Ce soir donc, le chanteur et chef baroque suisse d’origine chilienne Emiliano Gonzalez Toro rassemble quelques amis pour donner sa vision de la messe argentine. Son comparse le ténor mexicain Ramón Vargas et le Chœur de l’Opéra national du Capitole complètent le plateau. Une tenture rouge aux tons chatoyants et mouvants ferme la scène. Il faut se faire à la sonorisation : l’équilibre entre les solistes, le chœur et les instruments confidentiels comme la guitare ou le charango est fragile.
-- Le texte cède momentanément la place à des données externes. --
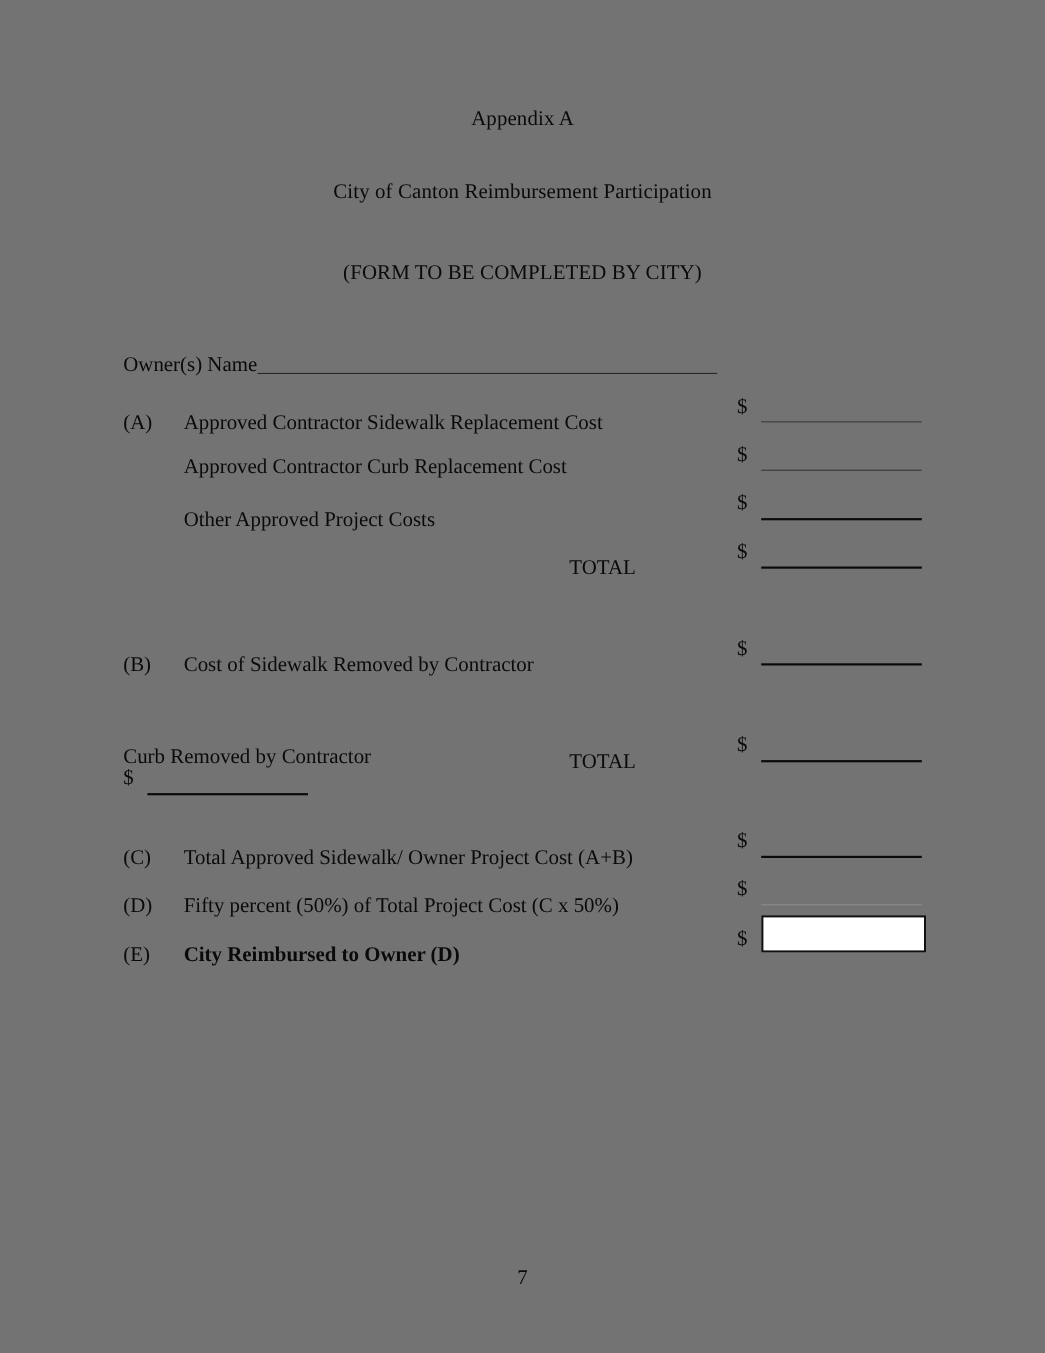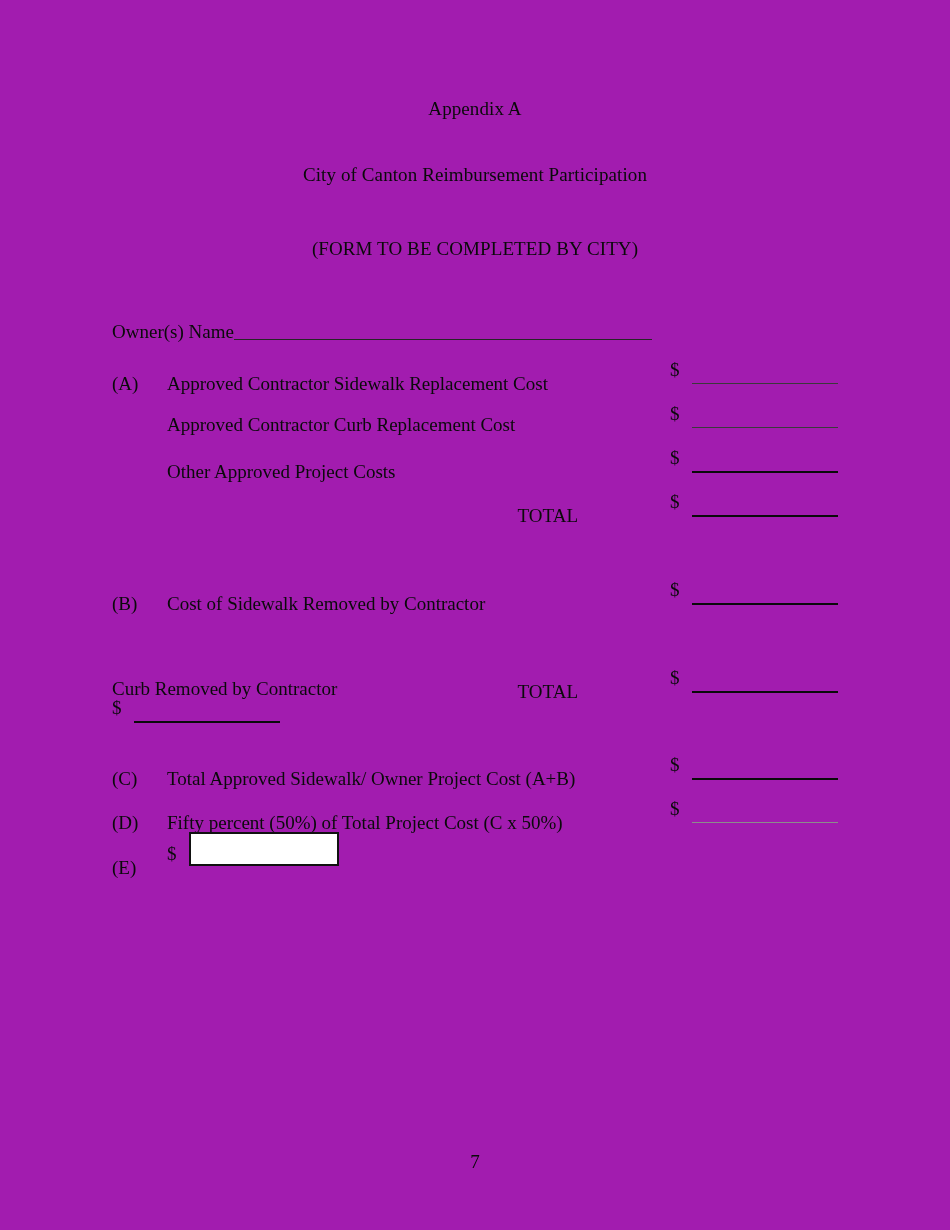"Appendix A" .page { background: #a21caf -> #737373 }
Surtout quand Emiliano Gonzalez Toro n’achève pas ses phrases au micro, faisant volte-face pour donner des indications aux choristes. Il faut aussi se faire à la présence d’un grand Steinway, en place du petit clavecin populaire qu’on attendait. L’introduction de l’Agnus s’en trouve défigurée. Mais enfin, l’ensemble a tout de même de la tenue !

Pendant toute la soirée, on sera partagé entre le caractère du concert (opéra, fauteuils de velours rouge, lumière tamisée) et l’incitation à applaudir, bouger et même danser. Il est parfois tentant, comme dans le Gloria, de ne pas rester sagement assis. Le chœur pousse régulièrement des cris de joie, claque dans ses mains, transporté par un Gonzalez Toro qui danse et se déplace beaucoup. C’est vraiment lui qui porte le concert, guidant, poussant, enjôleur, séducteur.

Les deux ténors ont en commun de soigner leur timbre, de tenir leurs effets, ne cherchant pas à pousser le vibrato ni à couvrir le reste du plateau. Mais là où Gonzalez Toro nage dans son élément, Vargas rame. Notes écourtées, entrées approximatives, nez sur la partition, il déçoit beaucoup dans la Misa Criolla. Aussi, quelle transformation quand le voilà solaire dans « Bésame mucho » ! Car après l’entracte, nous changeons d’ambiance : place à la « Fiesta Latina », succession de chansons latino-américaines où les musiciens s’en donnent à cœur joie. Le pianiste Christophe Larrieu se libère, le percussionniste et les guitaristes se lancent à tour de rôle dans des improvisations magiques. Quelques personnes dans le public se mettent à danser, des refrains sont chantés ici et là au parterre. On aura frôlé la communion dont le chef a tant rêvé.